American television executive and film producer

Kelly Kahl (born October 20, 1966) is an American television executive and film producer. From 2017 to 2022, he served as the President of Entertainment at CBS.

== Early life and education ==
Kelly Kahl was born in Burlington, Wisconsin to Ronald and Barbara Ann Kahl. He discovered his interest in television while watching Saturday-morning cartoons and noticed programs would change time slots from year to year. He attended Burlington High School, graduating in 1985. He earned a degree in communications from the University of Wisconsin–Madison. He then went on to receive his Master of Arts degree from USC Annenberg School for Communication and Journalism.

== Career ==
Kahl began his career in 1990 at Lorimar Television as a research intern. He then worked at Warner Bros. Television as Director, Network Research before joining CBS as Vice President, Scheduling.
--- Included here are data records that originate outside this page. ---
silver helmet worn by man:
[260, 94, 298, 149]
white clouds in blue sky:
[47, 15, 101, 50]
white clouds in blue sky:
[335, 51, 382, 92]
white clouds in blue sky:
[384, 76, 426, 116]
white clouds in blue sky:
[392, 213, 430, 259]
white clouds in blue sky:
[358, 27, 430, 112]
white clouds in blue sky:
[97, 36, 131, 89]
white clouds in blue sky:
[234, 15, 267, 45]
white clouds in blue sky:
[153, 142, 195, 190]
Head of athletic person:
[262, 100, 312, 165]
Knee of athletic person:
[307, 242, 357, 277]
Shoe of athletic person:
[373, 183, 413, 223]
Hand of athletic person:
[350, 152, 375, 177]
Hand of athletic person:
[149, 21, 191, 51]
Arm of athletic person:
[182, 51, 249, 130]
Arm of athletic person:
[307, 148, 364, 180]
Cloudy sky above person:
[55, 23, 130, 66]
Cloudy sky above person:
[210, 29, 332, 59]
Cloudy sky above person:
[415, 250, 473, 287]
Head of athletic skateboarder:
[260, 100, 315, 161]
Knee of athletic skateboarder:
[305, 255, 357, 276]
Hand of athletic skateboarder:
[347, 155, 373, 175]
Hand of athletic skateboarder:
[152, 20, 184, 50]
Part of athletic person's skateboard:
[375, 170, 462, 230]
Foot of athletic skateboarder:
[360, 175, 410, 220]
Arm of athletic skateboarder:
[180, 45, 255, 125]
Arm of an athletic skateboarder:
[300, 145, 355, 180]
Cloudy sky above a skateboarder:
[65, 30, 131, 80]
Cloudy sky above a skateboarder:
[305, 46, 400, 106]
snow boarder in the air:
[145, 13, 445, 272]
While serving in this role he was part of scheduling many successful CBS shows such as Bull, Blue Bloods, The Big Bang Theory, Young Sheldon, CSI, and NCIS. He was instrumental in the green-lighting of the television series Survivor. According to Survivors host Jeff Probst, Kahl had taken a risk by scheduling Survivors second season Survivor: The Australian Outback against NBC's Friends. Survivor routinely won viewership against Friends during that season, and as a result, Kahl gained significant influence at CBS that has been used to support Survivor through its 40th season.

He served as executive producer on the films Return to Zero, Sister Cities, and Saint Judy. His favorite CBS shows included SEAL Team, Love Island and Tough as Nails.
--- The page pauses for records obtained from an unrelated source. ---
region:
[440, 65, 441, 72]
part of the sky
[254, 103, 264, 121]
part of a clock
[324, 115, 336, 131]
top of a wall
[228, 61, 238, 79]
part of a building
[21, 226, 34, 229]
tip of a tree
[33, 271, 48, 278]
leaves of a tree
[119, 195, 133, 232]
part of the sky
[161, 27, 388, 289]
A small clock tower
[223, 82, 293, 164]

On November 16, 2022, CBS announced that Kahl would step down as head of CBS Entertainment at the end of 2022, ending a 26-year career at the network, who announced that Amy Reisenbach would move up from her role as head of current programming to replace him.

In 2025, Kahl served as an executive producer for Just a Bit Outside, a documentary about the Milwaukee Brewers’ 1982 season. Directed and produced by Sean Hanish, the film examines the connection between Milwaukee and its baseball team, which won its only pennant that year before losing to the St. Louis Cardinals in the World Series. The documentary won Best Sports Film at the Louisville International Film Festival and was acquired by Roku, where is set to stream exclusively from April 11 to June 30, 2025.

== Personal life ==
Kahl lives in Hermosa Beach, CA with his wife, Kim and their two dogs, Gracie and Parker. He is a partner at Underground Pub and Grill.